Balancing customer experience with fraud mitigation
83% of insurance carriers are going beyond the basics in personal lines claims, incorporating tools like multi-factor authentication, risk scoring or continuous monitoring. Notably, top 10 carriers are leading the pack, with 80% of them using tools on the more sophisticated end of the spectrum.
All respondents verify personally identifiable information (PII) and use one-time passwords, indicating these are table stakes for the industry. Further, 93% use multi-factor authentication.
Insurers with more robust capabilities can identify fraud earlier in the claims process.
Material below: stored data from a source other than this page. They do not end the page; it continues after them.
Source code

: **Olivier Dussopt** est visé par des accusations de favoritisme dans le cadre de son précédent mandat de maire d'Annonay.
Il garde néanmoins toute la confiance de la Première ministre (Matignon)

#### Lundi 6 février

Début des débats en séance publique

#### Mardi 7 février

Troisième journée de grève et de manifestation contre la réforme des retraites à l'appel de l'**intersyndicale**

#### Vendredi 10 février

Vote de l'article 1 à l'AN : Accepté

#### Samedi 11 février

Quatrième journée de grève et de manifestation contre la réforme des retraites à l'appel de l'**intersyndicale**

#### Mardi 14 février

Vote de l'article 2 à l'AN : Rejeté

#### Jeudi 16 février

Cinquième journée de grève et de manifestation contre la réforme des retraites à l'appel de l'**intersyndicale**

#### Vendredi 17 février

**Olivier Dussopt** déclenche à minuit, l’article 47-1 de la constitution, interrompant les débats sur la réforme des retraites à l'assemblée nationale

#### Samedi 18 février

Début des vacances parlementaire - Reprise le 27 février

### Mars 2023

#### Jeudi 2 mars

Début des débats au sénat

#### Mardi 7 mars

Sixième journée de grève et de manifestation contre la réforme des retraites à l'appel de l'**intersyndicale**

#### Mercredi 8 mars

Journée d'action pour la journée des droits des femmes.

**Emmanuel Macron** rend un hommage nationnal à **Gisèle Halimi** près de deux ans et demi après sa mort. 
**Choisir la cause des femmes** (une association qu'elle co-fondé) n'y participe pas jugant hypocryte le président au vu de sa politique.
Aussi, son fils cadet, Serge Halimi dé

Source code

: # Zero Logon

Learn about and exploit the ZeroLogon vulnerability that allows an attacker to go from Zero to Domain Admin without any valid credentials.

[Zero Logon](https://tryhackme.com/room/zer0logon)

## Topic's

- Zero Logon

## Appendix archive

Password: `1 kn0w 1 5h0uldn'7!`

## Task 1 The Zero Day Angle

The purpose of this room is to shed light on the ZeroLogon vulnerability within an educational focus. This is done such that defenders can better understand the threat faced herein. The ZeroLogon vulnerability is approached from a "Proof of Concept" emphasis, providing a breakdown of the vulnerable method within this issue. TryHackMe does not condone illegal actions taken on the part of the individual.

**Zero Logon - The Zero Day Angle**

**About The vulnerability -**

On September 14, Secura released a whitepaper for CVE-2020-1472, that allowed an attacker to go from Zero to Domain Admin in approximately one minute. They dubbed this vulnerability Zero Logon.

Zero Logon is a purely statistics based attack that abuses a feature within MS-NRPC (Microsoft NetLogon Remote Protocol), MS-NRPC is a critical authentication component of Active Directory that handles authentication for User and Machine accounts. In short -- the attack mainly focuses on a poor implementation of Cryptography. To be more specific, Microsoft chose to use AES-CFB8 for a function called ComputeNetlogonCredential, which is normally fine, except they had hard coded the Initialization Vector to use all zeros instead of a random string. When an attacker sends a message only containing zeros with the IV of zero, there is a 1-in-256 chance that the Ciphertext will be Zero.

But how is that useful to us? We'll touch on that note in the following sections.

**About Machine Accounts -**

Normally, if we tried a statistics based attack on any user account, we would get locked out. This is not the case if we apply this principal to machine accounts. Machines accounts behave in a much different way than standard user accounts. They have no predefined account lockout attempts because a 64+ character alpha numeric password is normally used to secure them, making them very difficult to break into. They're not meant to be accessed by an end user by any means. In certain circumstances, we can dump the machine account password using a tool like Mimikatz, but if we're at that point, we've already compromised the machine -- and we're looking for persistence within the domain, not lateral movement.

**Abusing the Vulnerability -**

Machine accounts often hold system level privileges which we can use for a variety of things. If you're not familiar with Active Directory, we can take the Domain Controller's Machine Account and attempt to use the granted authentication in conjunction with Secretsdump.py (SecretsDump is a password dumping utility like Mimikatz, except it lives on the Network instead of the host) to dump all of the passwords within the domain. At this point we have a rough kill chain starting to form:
For example, top 20 carriers predominantly find identity-related fraud at First Notice of Loss (FNOL); in comparison, whereas top 21–50 carriers find it at investigation.
40% of top 10 insurance carriers also report finding identity-related fraud similarly across FNOL, investigation and claims payment, which may be indicative of finding more fraud in general—another benefit of adopting a proactive, rather than reactive, approach.
Mitigating identity-related fraud: Leaders vs. laggards
The research identifies two types of insurers when it comes to mitigating digital identity fraud: leaders and laggards.
Leaders are adopting a proactive, multi-layered approach that can include verifying PII, such as name, address and date of birth; using multi-factor or knowledge-based authentication methods, such as one-time passwords, multi-factor authentication or quizzes; using real-time digital risk signals, such as device and email intelligence, behavioral biometrics, link analysis or risk scoring; and using native device biometrics, consortium-based fraud scores or continuous monitoring.
Conversely, laggards are relying on basic, single-point solutions to authenticate consumer identities, which can result in finding fraud later and less success in balancing customer experience with fraud mitigation.
“Our research clearly demonstrates that digital identity fraud is on the minds of the vast majority of the top 50 carriers, but we begin to see a stark difference in the maturity of certain insurers when it comes to those who have developed a multi-layered approach versus those who have not,” said Souvik Kumar, director, U.S. Claims, LexisNexis Risk Solutions.
“With digital channels here to stay, the carriers who emphasize digital identity fraud mitigation by capturing disparate digital, physical and behavioral data points for a dynamic view of the customer are better positioned to weather potential profitability, brand reputation, and customer retention and acquisition concerns at the point of claim,” concluded Kumar.